La novela de Julián Álvarez sigue dando que hablar. Mientras el Mundial 2026 transcurre en Estados Unidos, México y Canadá, el delantero argentino se convirtió en la obsesión de dos gigantes españoles que no dejan de cruzarse en la puja por su fichaje. Barcelona y Atlético de Madrid volvieron a encenderse en una batalla que tiene todos los condimentos de un clásico de negociaciones.
Joan Laporta no se guardó nada. El presidente del Barcelona fue directo al grano después de su acto de proclamación. "Hicimos una oferta al Atlético, hablamos con ellos y saben lo que hay. El jugador quiere venir", soltó sin vueltas. El mandatario 'Blaugrana' dejó claro que tiene el máximo respeto por la dirigencia rojiblanca, pero que la paciencia tiene límites: "Nuestra oferta no es ilimitada en el tiempo".
Laporta fue más allá y explicó los motivos de la negativa del Atlético. "Nos dijeron que no vendían a Julián porque no tenían alternativa para sustituirle. Saben nuestra oferta y que es firme. No estamos a expensas del Atlético, con el que tenemos buenas relaciones institucionales y personales", agregó. El presidente barcelonista dejó la puerta abierta pero con un cronómetro encendido: si el Atlético encuentra reemplazo y quiere hablar, el Barcelona estaría dispuesto a sentarse a negociar.
Y no se quedó ahí.
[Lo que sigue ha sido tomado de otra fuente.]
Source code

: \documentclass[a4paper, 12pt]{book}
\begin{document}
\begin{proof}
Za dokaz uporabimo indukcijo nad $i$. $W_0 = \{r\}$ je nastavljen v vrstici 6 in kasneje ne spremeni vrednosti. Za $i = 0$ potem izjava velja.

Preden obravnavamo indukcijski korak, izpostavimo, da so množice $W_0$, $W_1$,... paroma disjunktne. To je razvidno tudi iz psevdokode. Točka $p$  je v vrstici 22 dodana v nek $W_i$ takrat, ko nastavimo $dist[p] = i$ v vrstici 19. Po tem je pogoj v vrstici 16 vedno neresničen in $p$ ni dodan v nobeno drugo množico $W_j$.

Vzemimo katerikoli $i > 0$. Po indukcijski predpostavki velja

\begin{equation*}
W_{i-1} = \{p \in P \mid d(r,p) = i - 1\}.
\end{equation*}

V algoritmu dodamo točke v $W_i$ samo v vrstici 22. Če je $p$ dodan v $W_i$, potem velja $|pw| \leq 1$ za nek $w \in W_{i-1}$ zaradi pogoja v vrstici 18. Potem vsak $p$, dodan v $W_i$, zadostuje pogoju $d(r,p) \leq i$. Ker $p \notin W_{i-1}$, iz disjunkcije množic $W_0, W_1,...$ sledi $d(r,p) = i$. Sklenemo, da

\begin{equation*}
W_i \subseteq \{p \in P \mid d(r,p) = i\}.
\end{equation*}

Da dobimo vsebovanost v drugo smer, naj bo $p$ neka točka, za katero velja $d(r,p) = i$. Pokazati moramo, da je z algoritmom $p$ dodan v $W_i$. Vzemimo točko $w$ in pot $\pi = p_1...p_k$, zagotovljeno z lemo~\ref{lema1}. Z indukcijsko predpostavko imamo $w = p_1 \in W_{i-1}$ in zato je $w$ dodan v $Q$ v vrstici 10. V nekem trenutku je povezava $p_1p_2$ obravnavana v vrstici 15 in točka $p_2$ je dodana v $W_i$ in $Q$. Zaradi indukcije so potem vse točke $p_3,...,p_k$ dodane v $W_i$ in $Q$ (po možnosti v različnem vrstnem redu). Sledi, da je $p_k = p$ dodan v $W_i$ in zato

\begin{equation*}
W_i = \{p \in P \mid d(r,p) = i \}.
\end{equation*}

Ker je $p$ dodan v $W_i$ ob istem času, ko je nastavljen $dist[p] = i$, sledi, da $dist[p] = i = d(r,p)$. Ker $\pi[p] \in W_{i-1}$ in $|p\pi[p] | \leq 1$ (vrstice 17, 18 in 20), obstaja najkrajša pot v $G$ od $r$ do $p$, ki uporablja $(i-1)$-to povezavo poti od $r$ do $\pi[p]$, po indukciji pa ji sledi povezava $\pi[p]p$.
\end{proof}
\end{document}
Laporta también apuntó contra los tuits que publicó el Atlético denunciando el interés azulgrana y su denuncia a la FIFA. "Aparecieron antes de que hablara Julián, él manifestó un sueño. Nosotros no hemos forzado esto. Julián ha estado en nuestra órbita desde antes de que fichara por el City", disparó. El dirigente insistió en que todo se hizo "con luz y taquígrafos" y cuestionó la lógica del Atlético: "No entiendo la actuación del Atlético porque sus representantes tienen mucha experiencia en todo esto. No sería la primera vez que hacemos una operación entre Barça y Atlético".
Pero Enrique Cerezo no se deja intimidar. El presidente colchonero fue tajante y cerró filas alrededor de su estrella. "Nos pilló de sorpresa y nosotros hemos hecho lo que teníamos que hacer, decir que es un jugador del Atlético de Madrid y que nosotros no tenemos ninguna oferta de nada ni de nadie, y que, aunque hubiera ofertas, no lo queremos vender", sentenció en RNE. Cerezo dejó en claro que Julián sigue siendo intocable, pese a que el propio jugador manifestó su deseo de marcharse después del partido contra Austria en el Mundial.
El panorama es claro: Julián tiene contrato con el Atlético hasta el 30 de junio de 2030 y una cláusula de recisión de 500 millones de euros. Barcelona, Real Madrid y Arsenal están en la carrera, pero por ahora solo los 'Blaugranas' han hecho movimientos públicos. La pregunta que todos se hacen es si Cerezo recapacitará antes de que venza el ultimátum de Laporta, o si esta novela seguirá escribiéndose en los próximos capítulos del mercado de pases.